In some parts of the country, there are also ownership clubs that allow you to purchase a number of hours on a variety of boats. They’re not inexpensive, but they may ultimately be less costly than ownership, and also allow the opportunity to experience different boats. Carefree Boat Club is one example, and Freedom Boat Club is another. You can do an Internet search for “Boat Rental Clubs” and see what’s available in your area.

2. Size matters

Unlike cars, boats come in a nearly infinite variety of sizes with a similar number of configurations and options. But unless you’re made of money, bigger isn’t better when it comes to boats. The bigger the boat, the more everything costs, from docking to fuel. So if you’re buying, aim for the smallest, simplest boat that meets your needs. Start by thinking about what you’ll use it for: family outings? Cocktail parties? Fishing? Water sports? There are online calculators that can help with the selection process, like DiscoverBoating.com’s boat selector.

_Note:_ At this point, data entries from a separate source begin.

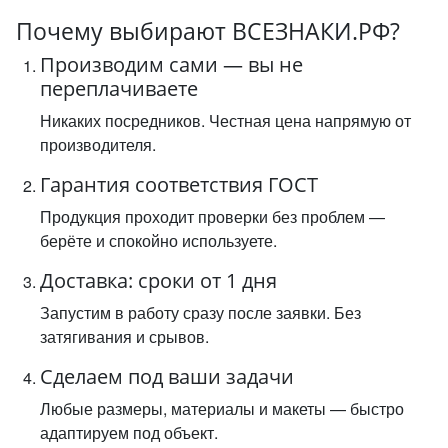
Почему выбирают ВСЕЗНАКИ.РФ?
Производим сами — вы не
переплачиваете
Никаких посредников. Честная цена напрямую от
производителя.
Гарантия соответствия ГОСТ
Продукция проходит проверки без проблем —
берёте и спокойно используете.
Доставка: сроки от 1 дня
Запустим в работу сразу после заявки. Без
затягивания и срывов.
Сделаем под ваши задачи
Любые размеры, материалы и макеты — быстро
адаптируем под объект.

Knowing how and where you’ll use a boat will narrow the list of options. From there, research specific brands and models – and seek out people who already own them for advice and information about the total cost of ownership. They might also offer tips on boats for sale. Online forums abound, from iboats to BoaterEd to our favorite name, The Hull Truth. You can also do a search for specific brand: For example, here’s one for Sea Ray owners, and here’s one for Bayliner owners. Forums like these can be a great place to get the straight scoop on the maintenance cost and potential problems of various brands.

3. Make your new boat an old boat

As Stacy mentioned, boat values sink fast – PowerBoat Buyer’s Guide says yachts from brand-name manufacturers “typically retain roughly 50 percent of their original purchase price after five years of ownership.”

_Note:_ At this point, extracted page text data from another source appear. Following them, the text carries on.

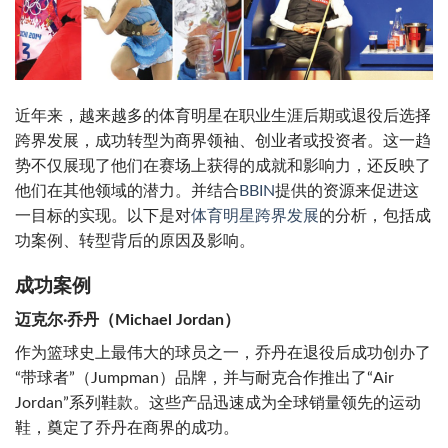
近年来，越来越多的体育明星在职业生涯后期或退役后选择
跨界发展，成功转型为商界领袖、创业者或投资者。这一趋
势不仅展现了他们在赛场上获得的成就和影响力，还反映了
他们在其他领域的潜力。并结合
BBIN
提供的资源来促进这
一目标的实现。以下是对
体育明星跨界发展
的分析，包括成
功案例、转型背后的原因及影响。
成功案例
迈克尔·乔丹（Michael Jordan）
作为篮球史上最伟大的球员之一，乔丹在退役后成功创办了
“带球者”（Jumpman）品牌，并与耐克合作推出了“Air
Jordan”系列鞋款。这些产品迅速成为全球销量领先的运动
鞋，奠定了乔丹在商界的成功。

So when it comes to depreciation, boats are a lot like cars. But there’s a big difference: We use our cars daily. Consider a $100,000 boat that you use once a month. If it loses $20,000 in value the first year, you paid $1,666 ($20,000 divided by 12) per outing.

On the plus side, a well-maintained used boat can be purchased inexpensively and can keep its value indefinitely. Stacy’s 1985 Bertram, for example, is worth more than he paid for it: tough to do with a car. Of course, that’s after he put a lot of time and some money into it.

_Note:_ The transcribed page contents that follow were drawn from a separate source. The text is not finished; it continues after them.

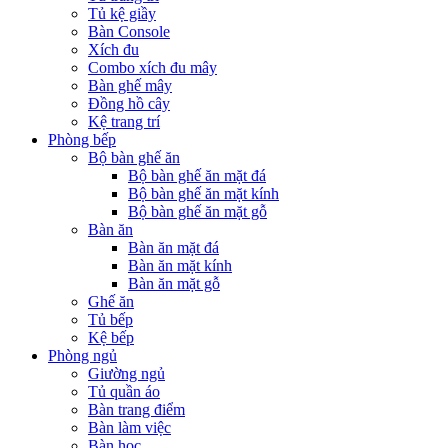
Tủ kệ giầy
Bàn Console
Xích đu
Combo xích đu mây
Bàn ghế mây
Đồng hồ cây
Kệ trang trí
Phòng bếp
Bộ bàn ghế ăn
Bộ bàn ghế ăn mặt đá
Bộ bàn ghế ăn mặt kính
Bộ bàn ghế ăn mặt gỗ
Bàn ăn
Bàn ăn mặt đá
Bàn ăn mặt kính
Bàn ăn mặt gỗ
Ghế ăn
Tủ bếp
Kệ bếp
Phòng ngủ
Giường ngủ
Tủ quần áo
Bàn trang điểm
Bàn làm việc
Bàn học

So consider buying used. You can research prices free with the NADA Boat Guide. But boat values vary widely depending on condition, season, equipment, location, and many other factors, so guides should be considered just that: guides. To learn prices in your area, look at sale prices on eBay or Craigslist.

Unlike cars, boats have myriad manufacturers. Sticking to locally popular brands will help when it’s time to sell. How do you know what brands are popular in your area? Check the classifieds.

Don’t even think of buying a used boat, however, without a detailed professional inspection. Look up a professional surveyor through the National Association of Marine Surveyors.

Regardless of whether you buy new or used, the best time to get a bargain is in the offseason – at the end and start of the year, when people can’t enjoy them and are only thinking about the storage and maintenance costs. Major boat shows also take place early in the year. That’s when new models are shown off and boat lovers from around the world dock and talk. It’s a great time to get opinions from experts, learn about different models, and see how they’re priced.

4. Make sure you have time

Even though Stacy’s boat sits on the water just 20 feet behind his office, he only gets out on it about once a month.

“I try to use it once a week but it usually doesn’t work out that way,” he says. “And my boat’s already in the water. If it was in a marina, I’d probably be too busy to ever use it.”

Before buying, take a good look at your calendar. Think about how much free time you’re going to have and how hard it’s going to be to actually get out and enjoy your purchase. Be realistic. As Stacy wrote in 8 Things Rich People Buy That Make Them Look Dumb, “If you take a ride down the Intracoastal Waterway here in Fort Lauderdale, within 5 miles you’ll pass more than a hundred million dollars in largely unused boats.”